-- Problem description --
Copy the items from the line containing "فرهنگ پویا: برخی" up to and including the line containing "علامه مصباح: با", with "استاد" changed to "مدرس" and nothing else altered.

-- Supplied records --
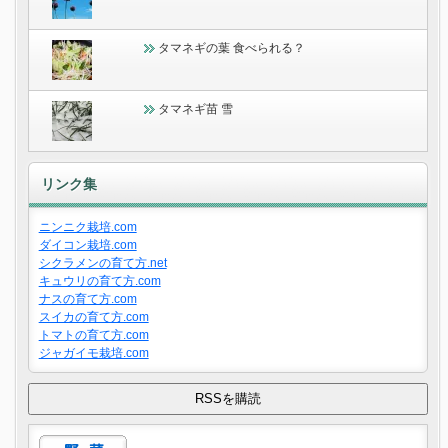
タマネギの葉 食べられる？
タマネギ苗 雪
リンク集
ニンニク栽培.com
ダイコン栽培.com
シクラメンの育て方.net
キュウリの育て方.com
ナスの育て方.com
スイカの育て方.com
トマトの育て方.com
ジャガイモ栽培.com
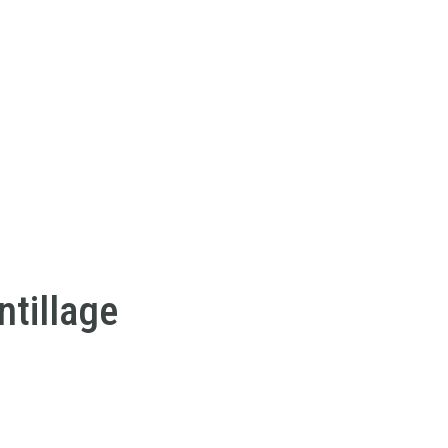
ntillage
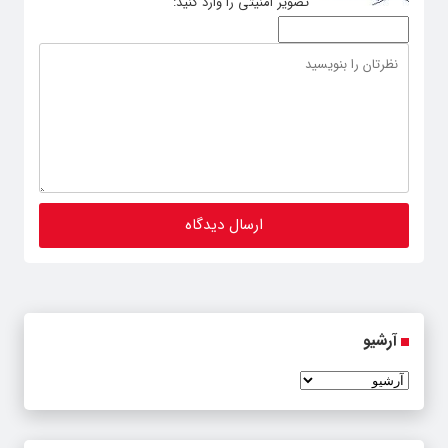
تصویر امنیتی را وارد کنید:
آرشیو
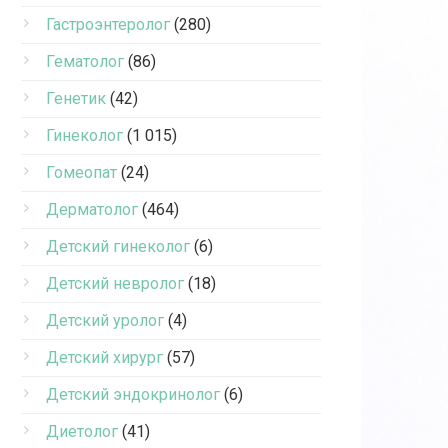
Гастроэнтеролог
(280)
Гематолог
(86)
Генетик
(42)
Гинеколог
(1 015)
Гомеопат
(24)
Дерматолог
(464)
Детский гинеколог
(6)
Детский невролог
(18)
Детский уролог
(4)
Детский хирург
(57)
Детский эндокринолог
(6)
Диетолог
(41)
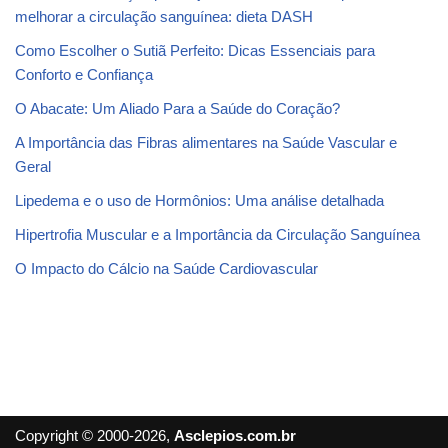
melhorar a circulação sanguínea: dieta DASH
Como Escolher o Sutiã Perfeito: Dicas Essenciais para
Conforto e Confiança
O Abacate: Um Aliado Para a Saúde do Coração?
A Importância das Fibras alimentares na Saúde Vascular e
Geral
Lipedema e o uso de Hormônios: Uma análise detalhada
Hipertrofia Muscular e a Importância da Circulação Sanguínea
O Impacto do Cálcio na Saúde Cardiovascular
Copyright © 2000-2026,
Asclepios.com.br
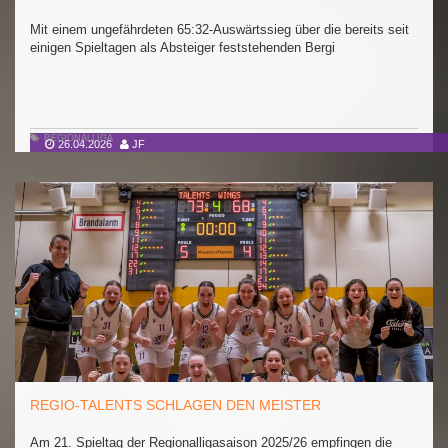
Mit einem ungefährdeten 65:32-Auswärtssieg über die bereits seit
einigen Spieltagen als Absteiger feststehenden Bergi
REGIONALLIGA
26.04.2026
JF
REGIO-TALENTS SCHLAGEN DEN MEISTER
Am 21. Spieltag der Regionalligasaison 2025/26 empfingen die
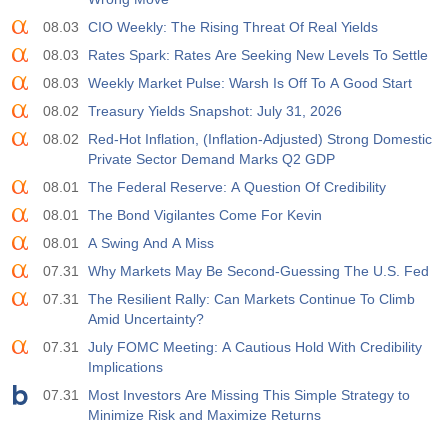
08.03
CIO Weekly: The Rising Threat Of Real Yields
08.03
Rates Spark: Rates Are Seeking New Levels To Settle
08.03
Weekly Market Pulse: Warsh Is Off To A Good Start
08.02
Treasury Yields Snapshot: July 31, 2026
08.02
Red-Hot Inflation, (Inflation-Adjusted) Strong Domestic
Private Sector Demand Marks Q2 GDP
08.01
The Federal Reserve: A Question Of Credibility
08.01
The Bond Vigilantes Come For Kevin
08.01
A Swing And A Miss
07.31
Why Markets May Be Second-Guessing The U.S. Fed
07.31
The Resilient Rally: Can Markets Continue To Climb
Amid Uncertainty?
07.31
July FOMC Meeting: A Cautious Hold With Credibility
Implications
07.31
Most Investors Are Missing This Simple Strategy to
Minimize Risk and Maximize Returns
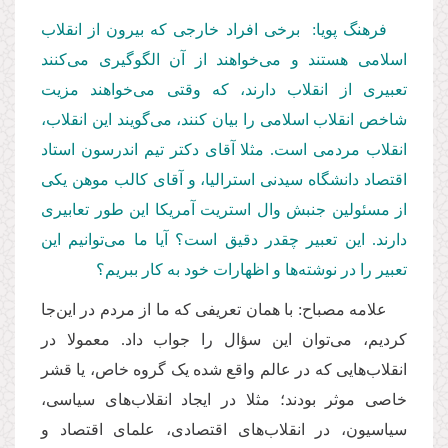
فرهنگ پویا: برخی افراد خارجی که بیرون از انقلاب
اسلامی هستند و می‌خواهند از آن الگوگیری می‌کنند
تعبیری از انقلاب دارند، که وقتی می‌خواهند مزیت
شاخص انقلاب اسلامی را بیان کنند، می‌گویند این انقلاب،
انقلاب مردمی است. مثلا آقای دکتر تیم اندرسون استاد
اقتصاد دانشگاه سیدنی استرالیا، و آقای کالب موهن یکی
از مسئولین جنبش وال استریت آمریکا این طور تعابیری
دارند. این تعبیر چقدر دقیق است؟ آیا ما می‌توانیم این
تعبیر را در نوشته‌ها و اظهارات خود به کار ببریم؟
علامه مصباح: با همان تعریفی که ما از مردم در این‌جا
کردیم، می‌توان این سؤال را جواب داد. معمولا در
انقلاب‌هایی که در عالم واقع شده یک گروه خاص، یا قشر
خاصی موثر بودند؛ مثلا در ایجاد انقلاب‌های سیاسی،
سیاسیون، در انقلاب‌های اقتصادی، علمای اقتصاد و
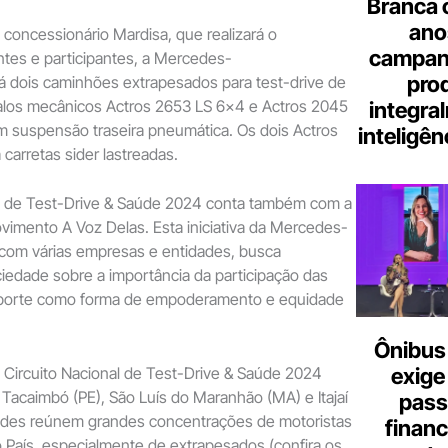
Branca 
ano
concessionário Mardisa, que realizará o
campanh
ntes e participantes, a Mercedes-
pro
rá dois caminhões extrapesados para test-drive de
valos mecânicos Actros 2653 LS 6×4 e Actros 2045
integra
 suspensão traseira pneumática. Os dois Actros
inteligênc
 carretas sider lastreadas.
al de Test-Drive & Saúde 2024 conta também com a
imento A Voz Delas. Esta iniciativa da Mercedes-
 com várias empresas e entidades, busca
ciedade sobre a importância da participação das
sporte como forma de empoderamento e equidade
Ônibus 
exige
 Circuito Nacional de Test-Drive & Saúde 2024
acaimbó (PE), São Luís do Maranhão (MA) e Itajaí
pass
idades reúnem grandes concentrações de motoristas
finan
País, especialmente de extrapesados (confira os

-- Task solution --
فرهنگ پویا: برخی افراد خارجی که بیرون از انقلاب
اسلامی هستند و می‌خواهند از آن الگوگیری می‌کنند
تعبیری از انقلاب دارند، که وقتی می‌خواهند مزیت
شاخص انقلاب اسلامی را بیان کنند، می‌گویند این انقلاب،
انقلاب مردمی است. مثلا آقای دکتر تیم اندرسون مدرس
اقتصاد دانشگاه سیدنی استرالیا، و آقای کالب موهن یکی
از مسئولین جنبش وال استریت آمریکا این طور تعابیری
دارند. این تعبیر چقدر دقیق است؟ آیا ما می‌توانیم این
تعبیر را در نوشته‌ها و اظهارات خود به کار ببریم؟
علامه مصباح: با همان تعریفی که ما از مردم در این‌جا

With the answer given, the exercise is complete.